An exact, picture-free copy of the listing is required.

Information shown:

______________________________

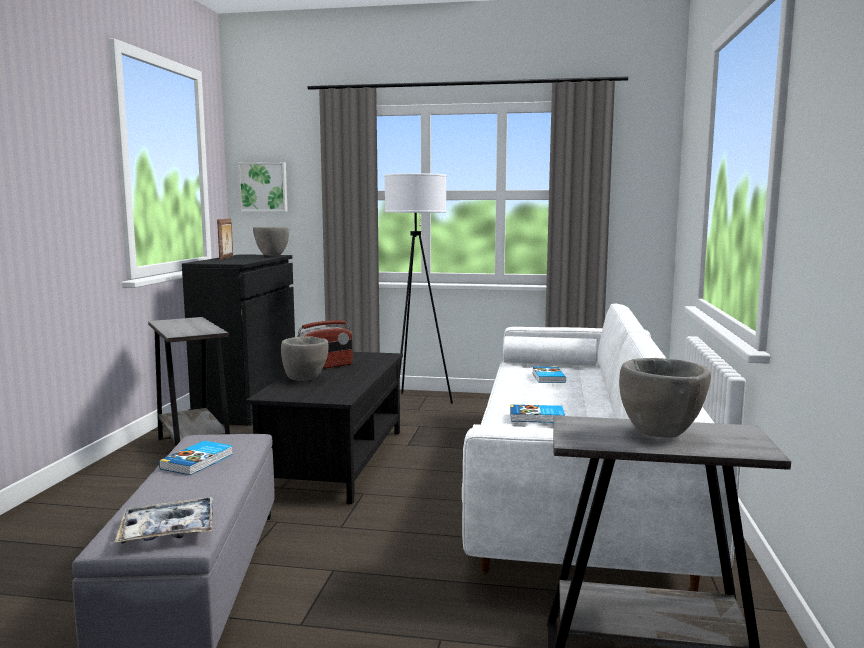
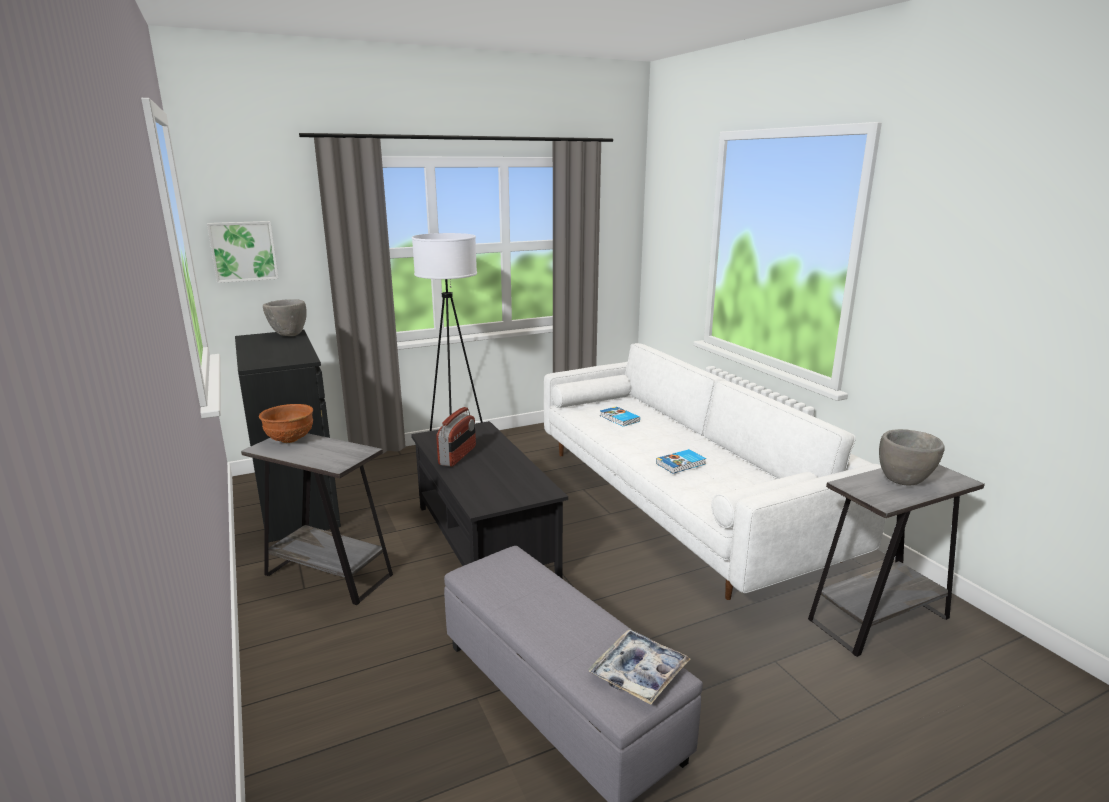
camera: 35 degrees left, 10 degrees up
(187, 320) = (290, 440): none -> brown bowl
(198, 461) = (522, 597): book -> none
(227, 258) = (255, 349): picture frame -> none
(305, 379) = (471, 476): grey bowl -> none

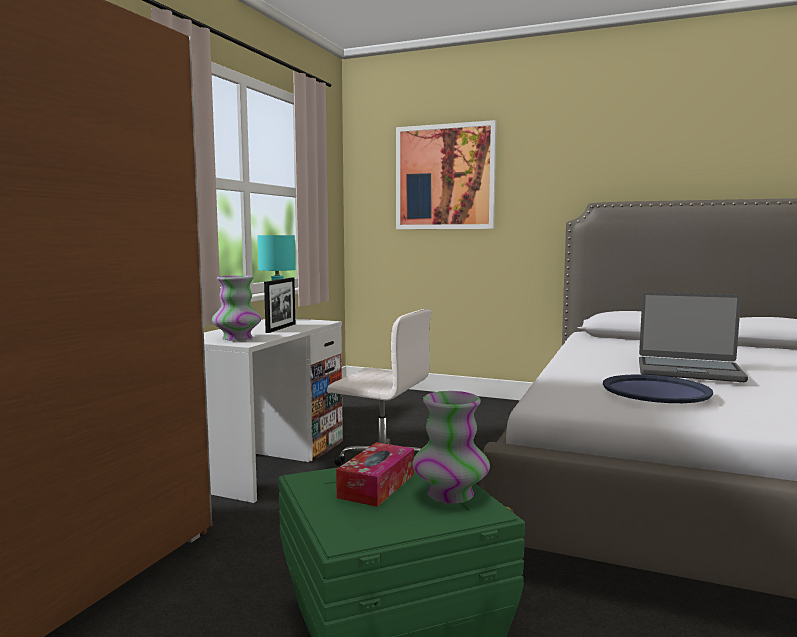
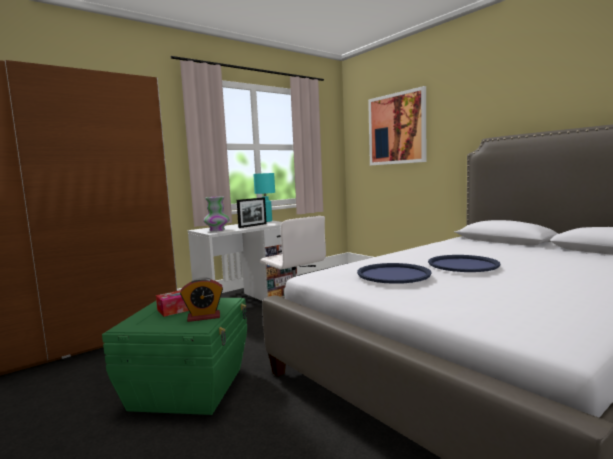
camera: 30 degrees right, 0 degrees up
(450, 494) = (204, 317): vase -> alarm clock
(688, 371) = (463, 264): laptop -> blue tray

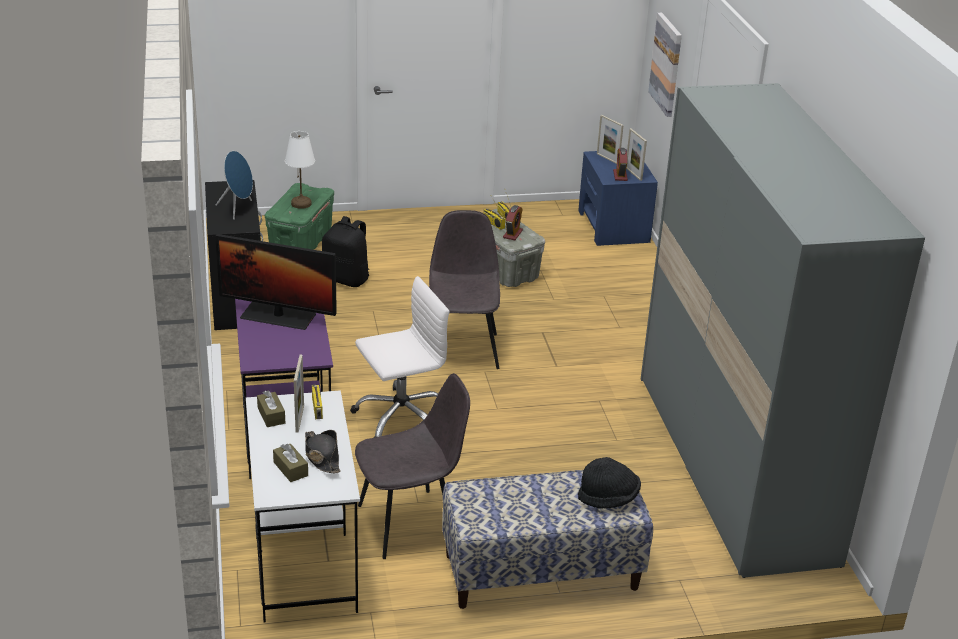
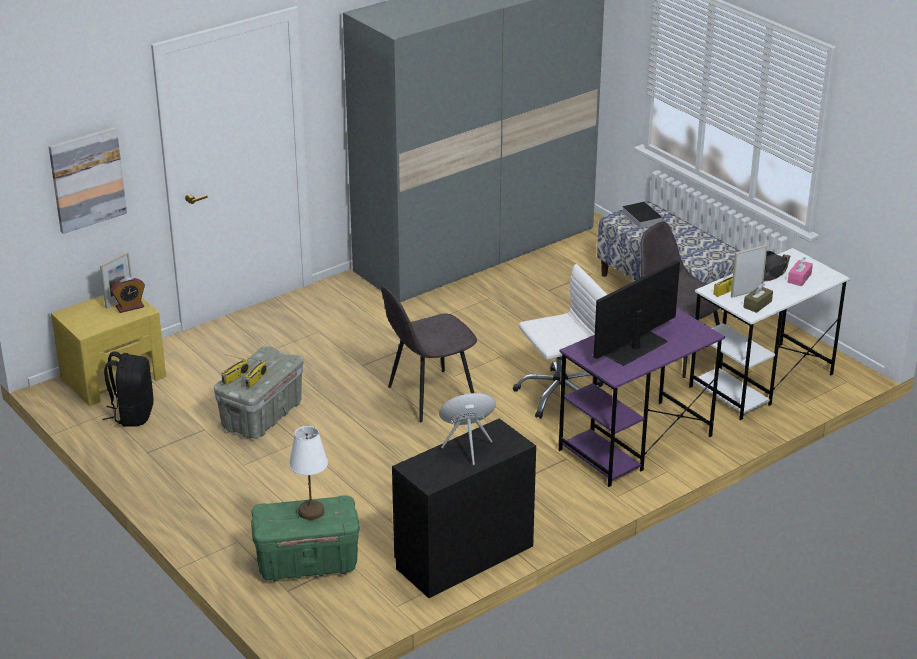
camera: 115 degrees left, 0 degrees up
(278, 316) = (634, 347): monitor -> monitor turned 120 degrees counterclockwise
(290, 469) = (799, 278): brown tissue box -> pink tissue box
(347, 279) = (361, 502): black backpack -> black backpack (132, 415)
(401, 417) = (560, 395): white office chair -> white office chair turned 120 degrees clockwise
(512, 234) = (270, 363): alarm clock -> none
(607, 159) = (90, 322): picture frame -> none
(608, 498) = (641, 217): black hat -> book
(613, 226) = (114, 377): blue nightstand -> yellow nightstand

______________________________

Response to the task:
camera: 35 degrees left, 10 degrees up
(187, 320) = (290, 440): none -> brown bowl
(198, 461) = (522, 597): book -> none
(227, 258) = (255, 349): picture frame -> none
(305, 379) = (471, 476): grey bowl -> none

camera: 30 degrees right, 0 degrees up
(450, 494) = (204, 317): vase -> alarm clock
(688, 371) = (463, 264): laptop -> blue tray

camera: 115 degrees left, 0 degrees up
(278, 316) = (634, 347): monitor -> monitor turned 120 degrees counterclockwise
(290, 469) = (799, 278): brown tissue box -> pink tissue box
(347, 279) = (361, 502): black backpack -> black backpack (132, 415)
(401, 417) = (560, 395): white office chair -> white office chair turned 120 degrees clockwise
(512, 234) = (270, 363): alarm clock -> none
(607, 159) = (90, 322): picture frame -> none
(608, 498) = (641, 217): black hat -> book
(613, 226) = (114, 377): blue nightstand -> yellow nightstand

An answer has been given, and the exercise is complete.